Assisted Reproductive Technology and the Family by Helen Alvare, Esq. (2007)

Assisted Reproductive Technology and the Family by Helen Alvare, Esq. 

At the beginning of the 21st century, it is impossible to avoid news reports on the subject of the “changing American family” – high rates of cohabitation, out-of-wedlock parenting, same-sex marriage debates. One lesser-noted phenomenon, changing people’s experience of family from the inside out, is the increasing use of assisted reproductive technologies (“ARTs”). In the United States alone, there are thousands of fertility clinics, sperm banks, egg brokers and surrogate mothers annually producing about 10,000 children.  

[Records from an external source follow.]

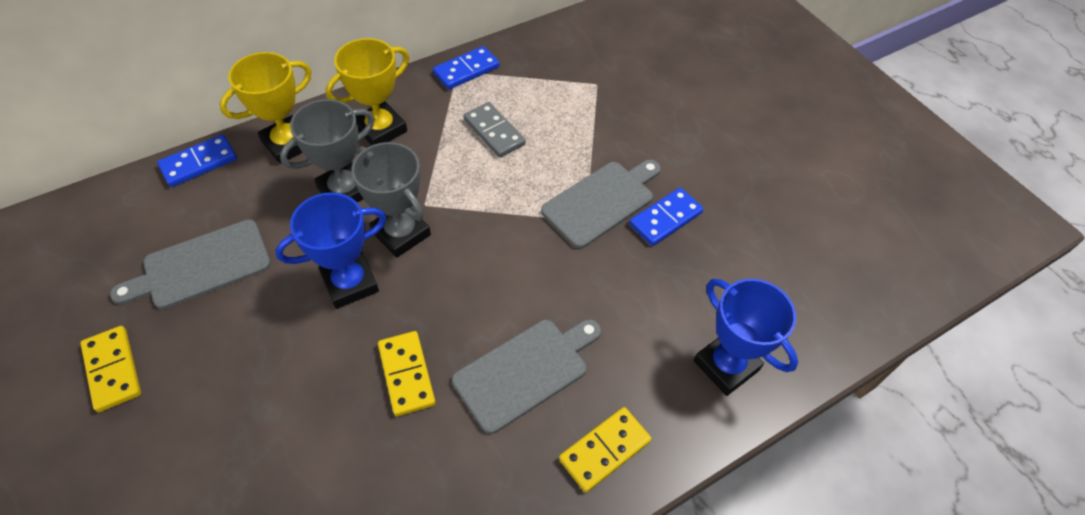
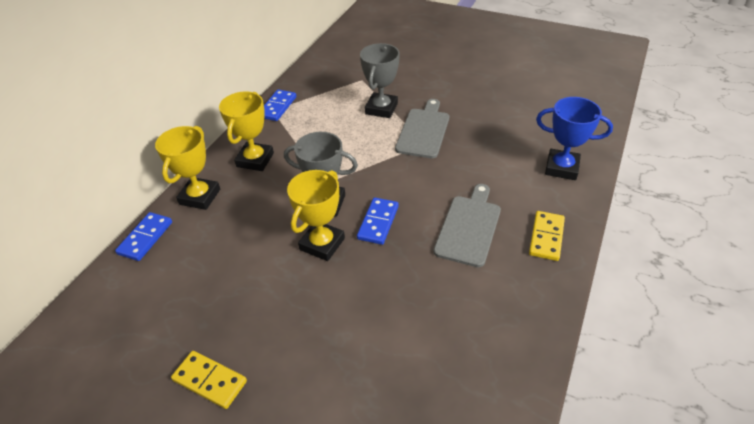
camera: 30 degrees left, 10 degrees down
grey cutting board [110,219,271,309] -> none
blue trophy [275,192,387,309] -> yellow trophy [287,170,345,261]
grey trophy [280,99,374,203] -> grey trophy moved to [360,43,400,118]
yellow domino [378,331,436,416] -> none
grey domino [463,102,526,158] -> none
blue domino [629,188,704,246] -> blue domino moved to [357,197,399,245]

Many people, including many Catholics, are unaware of the Church’s moral responses to these practices. Perhaps not surprisingly, many find it difficult to imagine that our faith would have moral objections to married couples “making babies” by any means. Yet the Church does firmly object. Church documents such as Donum Vitae and Evangelium Vitae explain the arguments against substituting a technological act for married love as the source of procreation. The ART industry tends to “commodify” children, and ART processes may also involve freezing, destroying or donating (for experiments) embryos “left over” from clients.

Another Catholic perspective on ARTs concerns their effects upon the family, and by extension, society. Parts of this teaching will appeal immediately to our commonsense. Other parts require one to accept with good will that God’s ways are not our ways—that there is holy mystery in God’s choosing to bring human life into being in one manner and not another.